I do the same. I buy physical CDs, burn in a lossless format to my media drive and will then convert down to a variable bit rate WMA for the car and phone.

I have just never like the idea of not knowing what quality I am getting via a digital file nor do I care for what is essentially renting music from a provider.
 

Donald Razorduck

Well-Known Member
alright niche markets aside, i see the record labels giving up pressing vinyl and CDS all-together in the next two decades, as the planet moves to replace all moving storage to flash memory... (cheaper faster lighter eco-friendly(in power consumption) and NO MOVING PARTS to repair or replace. you simply cannot support a large format store on the amount of merchandise sold-- look at bestbuys across the US, less than half of the area once filled with cassettes/cd/vinyl is still used for media--- and most of that is movies, not audio
You are not doing your due diligence on this, especially Vinyl. A new vinyl record pressing facility just opened up in Memphis to help meet demand growth. What you think and reality are far apart.

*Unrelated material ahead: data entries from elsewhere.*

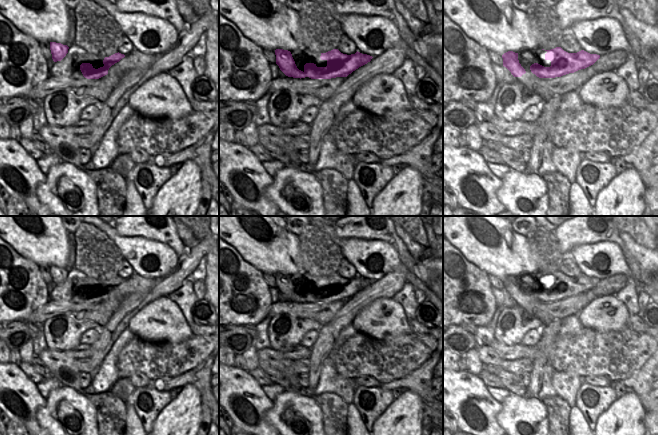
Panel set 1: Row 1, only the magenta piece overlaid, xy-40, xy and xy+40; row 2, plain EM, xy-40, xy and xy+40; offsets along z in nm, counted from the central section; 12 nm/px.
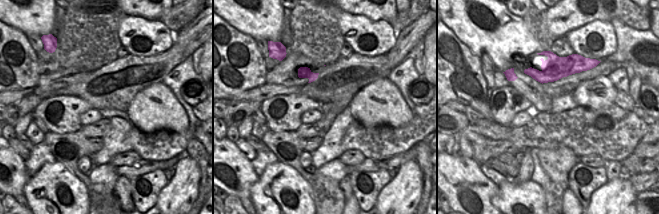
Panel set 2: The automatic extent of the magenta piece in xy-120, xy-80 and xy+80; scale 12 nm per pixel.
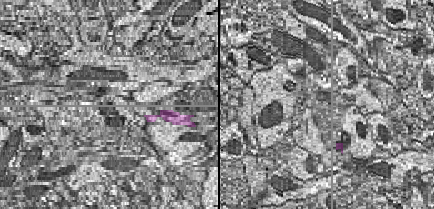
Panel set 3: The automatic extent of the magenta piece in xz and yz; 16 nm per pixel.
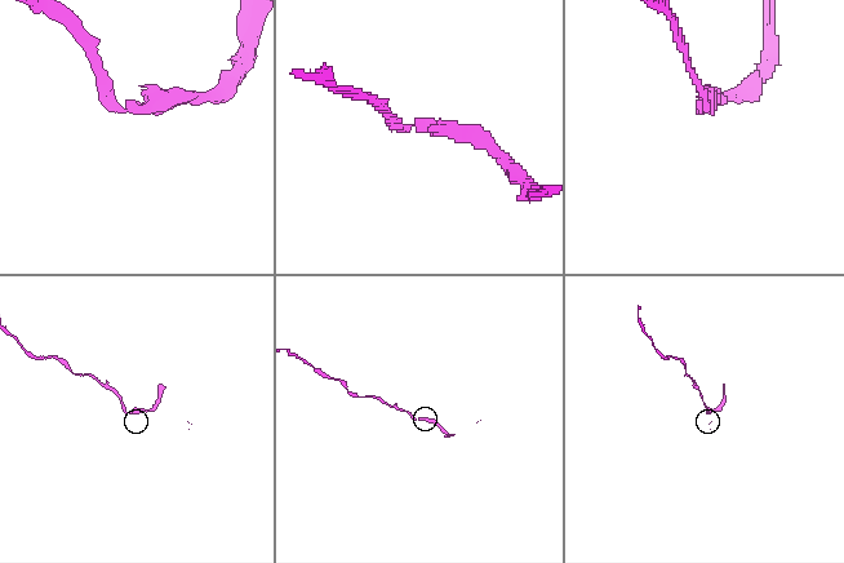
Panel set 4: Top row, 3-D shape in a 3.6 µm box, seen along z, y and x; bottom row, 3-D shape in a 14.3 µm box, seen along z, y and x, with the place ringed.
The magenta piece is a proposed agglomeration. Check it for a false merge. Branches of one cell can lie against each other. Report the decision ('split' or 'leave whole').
split

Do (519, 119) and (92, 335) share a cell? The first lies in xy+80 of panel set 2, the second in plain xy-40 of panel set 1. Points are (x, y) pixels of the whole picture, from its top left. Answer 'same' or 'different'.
same

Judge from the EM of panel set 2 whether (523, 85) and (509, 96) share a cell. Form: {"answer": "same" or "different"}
{"answer": "different"}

http://www.commercialappeal.com/new...inyl-record-business-back-to-memphis_74692666
 

dstrawn9889

Well-Known Member
had to open a new one, because they closed all the old ones like 20 years ago.. but whatever, go dream about your precious vinyl... its not going to keep businesses in business, just amazon and ebay
 

Donald Razorduck

Well-Known Member
I'll tell that t
had to open a new one, because they closed all the old ones like 20 years ago.. but whatever, go dream about your precious vinyl... its not going to keep businesses in business, just amazon and ebay

I'll tell that to the places I frequent in Memphis and here in Fayetteville.
 

PhotoDave219

Well-Known Member
Wanna know why the Virgin megastore died?

vinyl is dead, magnetic tape is dead, CD's/DVD's? on the way out.
digital downloads put that Whole giant volume of that building inside of an ATM.

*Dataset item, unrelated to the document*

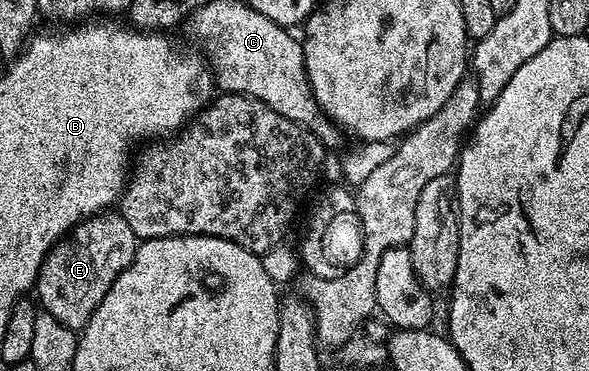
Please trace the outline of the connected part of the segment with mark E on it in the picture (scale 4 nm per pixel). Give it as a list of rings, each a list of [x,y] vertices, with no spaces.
[[[104,211],[93,217],[84,217],[47,252],[39,268],[33,293],[42,312],[53,315],[53,319],[57,319],[57,323],[65,323],[65,327],[82,331],[101,299],[105,299],[109,287],[113,287],[117,275],[133,263],[136,248],[137,238],[118,211]]]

Vinyl is nowhere near dead. Collectors pay top dollar for old Disney Records - Like the Jungle Cruise record w/ 24-page gatefold.
 

dstrawn9889

Well-Known Member
an increase from near nothing, is still only a small percentage ~1.09 percent(3.9 million out of 357 million) versus digital sales. i still say that most companies can not subsist on sales of vinyl alone
 

Next Big Thing

Well-Known Member
Seeing as this sounds to be Sea Food, it may well replace Fultons. If not then it will have to go in The Town Center as The Landing is out of room.

Also, just for fun, it's worth nothing that Art Smith did the Culinary DCP back in the day, working at Magic Kingdom.
 

Calmdownnow

Well-Known Member
Seeing as this sounds to be Sea Food, it may well replace Fultons. If not then it will have to go in The Town Center as The Landing is out of room.

Also, just for fun, it's worth nothing that Art Smith did the Culinary DCP back in the day, working at Magic Kingdom.

Save pleasure island blog shows concept art for a waterside restaurant on the town centre side.